Como resultado tanto de mudanças na conjuntura cambial quanto da redução no mercado interno, em 2015 caiu significativamente o déficit da balança nacional de poliolefinas, que passou de US$ 67 milhões, em 2014, para US$ 29 milhões, em 2015, ano em que o país importou 792 mil toneladas de PE e 258 mil toneladas de PP.

A queda do preço do petróleo no mercado mundial, ressaltou Solange, aumentou a competitividade das empresas fornecedoras de poliolefinas, ampliando suas margens na medida em que foi acompanhada pela redução dos preços de uma matéria-prima fundamental no Brasil: a nafta, cujos preços foram reduzidos no ano passado em um índice próximo a 25%, chegando a patamares similares aos vigentes na crise econômica internacional de 2008.

Solange crê que o preço do petróleo no mercado mundial deve permanecer baixo no decorrer este ano, quando seu preço por barril chegará no máximo a US$ 40.

Em 2016, esse preço pode atingir um máximo de US$ 50 por barril, e daí em diante pode começar a subir de maneira mais acentuada.

Como consequência desse movimento internacional, no Brasil os preços das poliolefinas também caíram no ano passado: ao menos quando calculados em dólares, pois em reais houve um aumento médio de 7% (em PE esse aumento foi de 5,7%, e em PP de 11,1%).

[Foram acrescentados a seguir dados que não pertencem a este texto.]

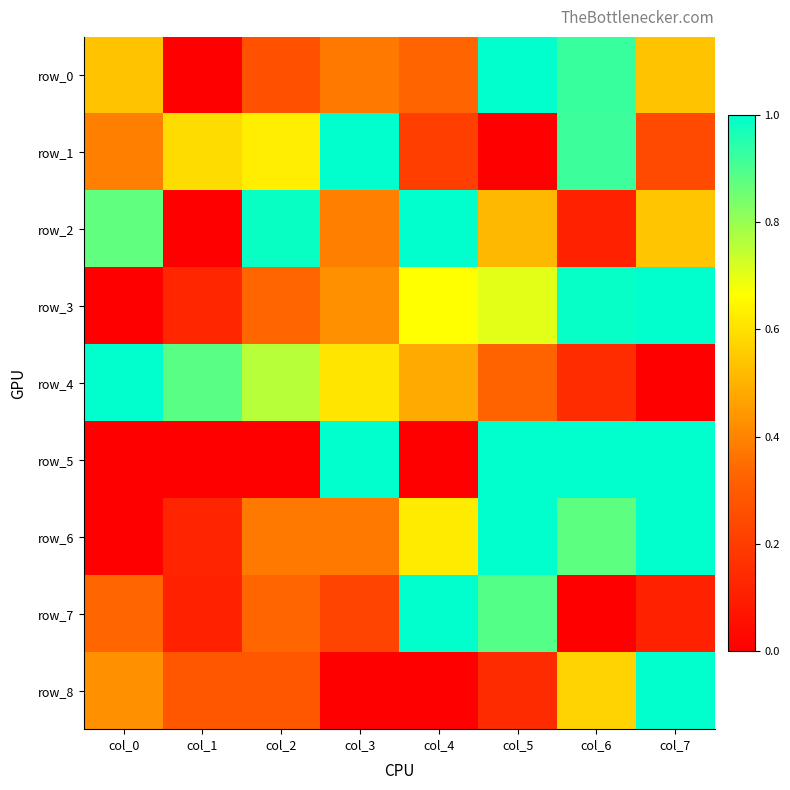

What is the difference between the row_0 values at col_6 and col_0?

0.4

Segundo Solange, o preço das poliolefinas não caiu em reais por fatores como a inflação e pela existência de um gap temporal entre o que acontece em âmbito internacional e o que ocorre no mercado interno.

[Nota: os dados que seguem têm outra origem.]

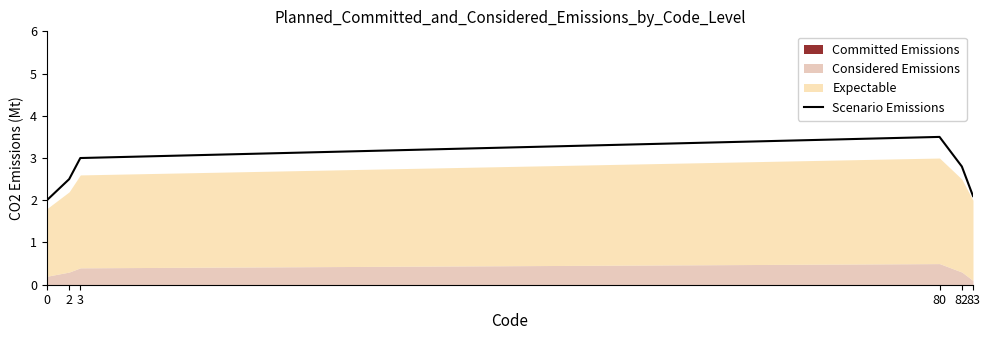

Reading left to right, transcribe all the data shown in this chart.

0=2.0	2=2.5	3=3.0	80=3.5	82=2.8	83=2.1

Existe, porém, a possibilidade de alguma queda também nos preços em reais no decorrer deste ano, mas não em relação direta com aquela registrada nos preços em dólares.

Para 2016, Solange não espera grandes alterações nos números da indústria nacional de embalagens flexíveis, no qual pode ser registrada nova queda, mas que, assim como ocorreu em 2015, será menos afetada que a maioria dos setores da economia nacional.

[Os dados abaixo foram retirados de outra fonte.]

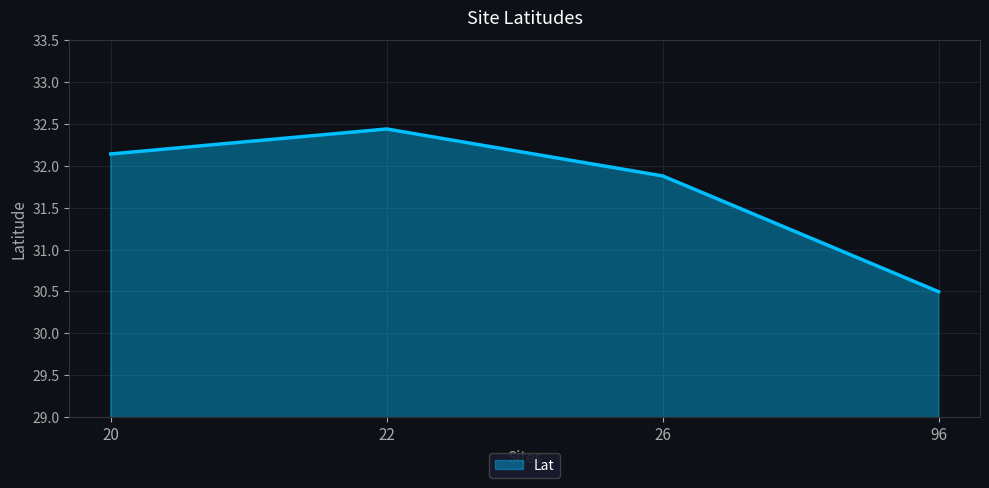

What is the ratio of the value at 96 to the value at 22?

0.9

“Poderá ser beneficiado quem oferece produtos de maior valor agregado, como embalagens de barreira e de desempenho superior, pois esse mercado não para de crescer, e também quem exporta, inclusive na forma de produtos que seguem para o exterior já embalados, como carnes”, ponderou.

“Deve-se ainda lembrar que a cesta básica sofre menos impactos em uma conjuntura recessiva, e embalagens flexíveis têm muito a ver com os produtos dessa cesta”, complementou Solange.